Prior to this, intersection detection was performed as part of the GeometryGraph framework, which combined it with topology graph formation and analysis. At the time this seemed like an elegant way to maximize code reuse across many JTS operations, including overlay, buffering, spatial predicates and validation. But as often the case, there are significant costs to such general-purpose code:
- The overall codebase is substantially more complex
- A performance penalty is imposed on algorithms which don't require topology construction
- Algorithms are harder to read and understand.
- The code is brittle, and so hard to modify
- Porting the code is more difficult
Another operation that relies on GeometryGraph is the IsSimpleOp class, which implements the OGC Simple Features isSimple predicate. The algorithm for isSimple essentially involves determining if the geometry linework contains a self-intersection. GeometryGraph is unnecessarily complex for this particular task, since there is no need to compute the entire topology graph in order to find a single self-intersection. Reworking the code to use the the MCIndexNoder class in the noding API produces a much simpler and more performant implementation. I also took the opportunity to move the code to the operation.valid package, since the operations of isSimple and isValid are somewhat complementary.
Now, isSimple is probably the least-used OGC operation. Its only real use is to test for self-intersections in lines or collections of lines, and that is not a critical issue for many workflows. However, there is one situation where it is quite useful: testing that linear network datasets are "vector-clean" - i.e. contain LineStrings which touch only at their endpoints.
A linear network containing non-simple intersections (isSimple == false)
To demonstrate the performance improvement, I'll use a dataset for Rivers of the US maintained by the US National Weather Service. It supplies two datasets: a full dataset of all rivers, and a subset of major rivers only. You might expect a hydrographic network to be "vector-clean", but in fact both of these datasets contain numerous instances of self-intersections and coincident linework.
Here's the results of running the isSimple predicate on the datasets.
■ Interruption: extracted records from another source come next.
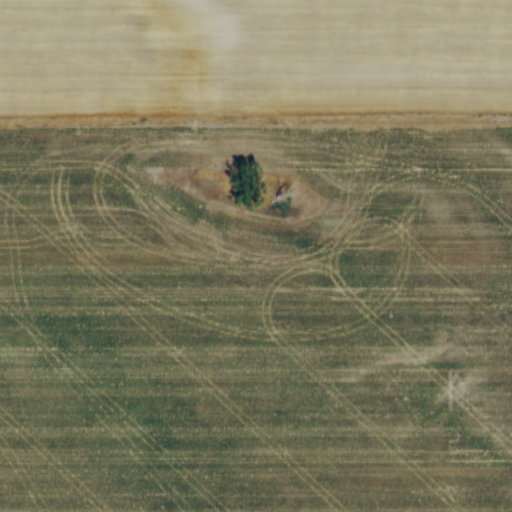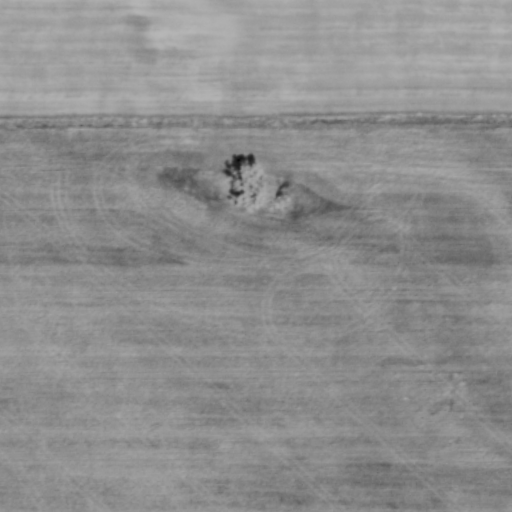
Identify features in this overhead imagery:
crop: (256, 255)
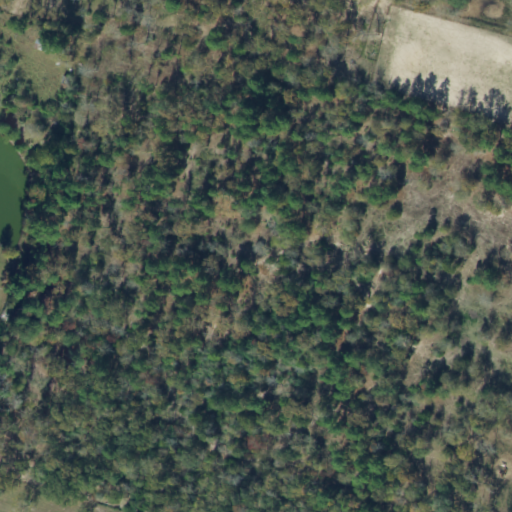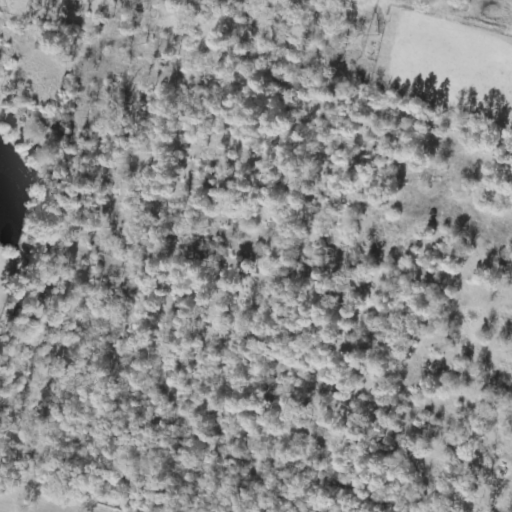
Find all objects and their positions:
building: (45, 43)
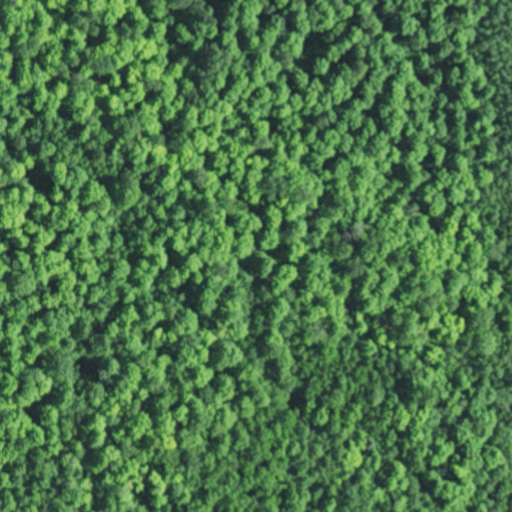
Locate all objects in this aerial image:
quarry: (486, 256)
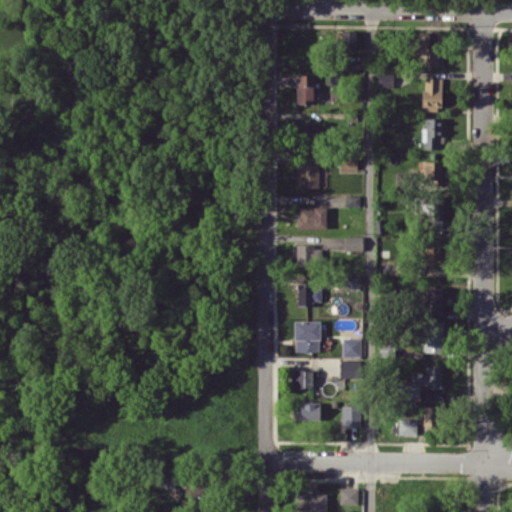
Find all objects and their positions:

On the larger dataset the new implementation provides a 20x performance boost!
Dataset | New time | Old time |
Subset (909,865 pts) | 0.25 s | 1 s |
Full (5,212,102 pts) | 2 s | 30 s |
Finding Non-Simple Locations
The new codebase made it easy to add a functionality enhancement that computes the locations of all places where lines self-intersect. This can be used to for visual confirmation that the operation is working as expected, and to indicate places where data quality needs to be improved. Here's the non-simple intersection points found in the river network subset:
Closeups of some non-simple intersection locations:
IsSimpleOp is the easiest algorithm to convert over from using GeometryGraph. As such it serves as a good proof-of-viability, and establishes useful code patterns for further conversions.
Next up is to give IsValidOp the same treatment. This should provide similar benefits of simplicity and performance. And as always, porting the improved code to GEOS.